··· Extracted entries
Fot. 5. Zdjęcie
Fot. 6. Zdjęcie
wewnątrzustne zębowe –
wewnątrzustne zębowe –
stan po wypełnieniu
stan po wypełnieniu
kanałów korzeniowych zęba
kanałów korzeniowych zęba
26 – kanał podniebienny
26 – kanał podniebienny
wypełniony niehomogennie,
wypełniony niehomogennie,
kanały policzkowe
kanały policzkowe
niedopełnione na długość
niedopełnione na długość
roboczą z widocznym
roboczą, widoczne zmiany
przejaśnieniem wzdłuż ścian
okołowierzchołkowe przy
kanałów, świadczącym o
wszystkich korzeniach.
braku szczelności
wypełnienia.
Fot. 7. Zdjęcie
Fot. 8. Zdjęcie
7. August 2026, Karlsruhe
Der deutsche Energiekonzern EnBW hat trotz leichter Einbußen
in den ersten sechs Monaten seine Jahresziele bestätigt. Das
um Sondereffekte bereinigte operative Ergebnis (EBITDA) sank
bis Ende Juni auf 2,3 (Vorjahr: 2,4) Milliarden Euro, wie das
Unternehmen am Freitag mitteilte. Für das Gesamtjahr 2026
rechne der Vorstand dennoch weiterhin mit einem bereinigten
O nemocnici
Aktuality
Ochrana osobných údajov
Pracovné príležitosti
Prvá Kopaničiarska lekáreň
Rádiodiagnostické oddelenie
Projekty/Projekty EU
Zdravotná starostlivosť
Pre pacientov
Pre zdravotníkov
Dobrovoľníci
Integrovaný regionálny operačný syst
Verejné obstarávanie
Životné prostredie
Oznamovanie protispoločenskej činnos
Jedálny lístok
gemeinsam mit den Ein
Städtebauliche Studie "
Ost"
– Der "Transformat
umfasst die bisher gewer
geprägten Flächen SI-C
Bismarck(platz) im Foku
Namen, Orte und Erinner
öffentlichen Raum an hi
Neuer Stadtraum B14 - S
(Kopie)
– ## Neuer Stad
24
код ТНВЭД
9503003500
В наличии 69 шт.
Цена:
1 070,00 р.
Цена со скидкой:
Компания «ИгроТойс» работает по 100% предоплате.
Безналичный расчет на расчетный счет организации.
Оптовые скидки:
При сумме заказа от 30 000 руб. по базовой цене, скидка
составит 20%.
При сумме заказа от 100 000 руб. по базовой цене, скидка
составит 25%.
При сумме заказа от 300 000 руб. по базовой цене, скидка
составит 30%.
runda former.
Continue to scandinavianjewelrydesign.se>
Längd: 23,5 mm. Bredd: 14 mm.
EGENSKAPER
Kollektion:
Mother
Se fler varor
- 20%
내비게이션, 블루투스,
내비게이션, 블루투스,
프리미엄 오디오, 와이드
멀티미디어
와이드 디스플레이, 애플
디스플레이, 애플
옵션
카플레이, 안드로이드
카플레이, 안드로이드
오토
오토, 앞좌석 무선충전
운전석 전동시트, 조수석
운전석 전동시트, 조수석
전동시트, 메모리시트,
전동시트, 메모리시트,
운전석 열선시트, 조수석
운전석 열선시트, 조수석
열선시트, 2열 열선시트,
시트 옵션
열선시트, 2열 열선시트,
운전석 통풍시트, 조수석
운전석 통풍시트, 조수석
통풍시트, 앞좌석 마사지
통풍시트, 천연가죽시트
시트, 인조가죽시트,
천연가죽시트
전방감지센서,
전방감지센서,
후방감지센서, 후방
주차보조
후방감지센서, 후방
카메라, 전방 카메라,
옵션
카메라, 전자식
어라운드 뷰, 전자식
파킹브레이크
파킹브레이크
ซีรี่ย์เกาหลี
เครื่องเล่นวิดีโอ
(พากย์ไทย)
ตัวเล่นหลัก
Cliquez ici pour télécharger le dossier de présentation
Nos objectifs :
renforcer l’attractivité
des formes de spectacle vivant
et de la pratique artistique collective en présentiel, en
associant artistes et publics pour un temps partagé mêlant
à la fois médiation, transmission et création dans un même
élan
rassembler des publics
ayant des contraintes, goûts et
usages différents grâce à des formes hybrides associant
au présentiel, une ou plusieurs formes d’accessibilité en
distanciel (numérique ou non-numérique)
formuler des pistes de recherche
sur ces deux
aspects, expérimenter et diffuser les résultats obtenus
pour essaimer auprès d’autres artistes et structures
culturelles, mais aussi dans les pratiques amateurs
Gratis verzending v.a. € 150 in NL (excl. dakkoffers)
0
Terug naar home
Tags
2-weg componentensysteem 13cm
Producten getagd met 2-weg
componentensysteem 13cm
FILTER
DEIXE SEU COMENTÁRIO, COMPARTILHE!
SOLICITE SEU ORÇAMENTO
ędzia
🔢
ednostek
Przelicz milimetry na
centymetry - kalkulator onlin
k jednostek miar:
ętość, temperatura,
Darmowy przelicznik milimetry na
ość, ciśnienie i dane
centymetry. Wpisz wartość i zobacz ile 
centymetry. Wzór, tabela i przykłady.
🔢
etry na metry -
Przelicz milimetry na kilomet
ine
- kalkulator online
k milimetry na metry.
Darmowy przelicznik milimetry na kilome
······
### What needs to be done:
Going through the data above, count each line that contains "associant" and give only that figure.

### Response to this task:
2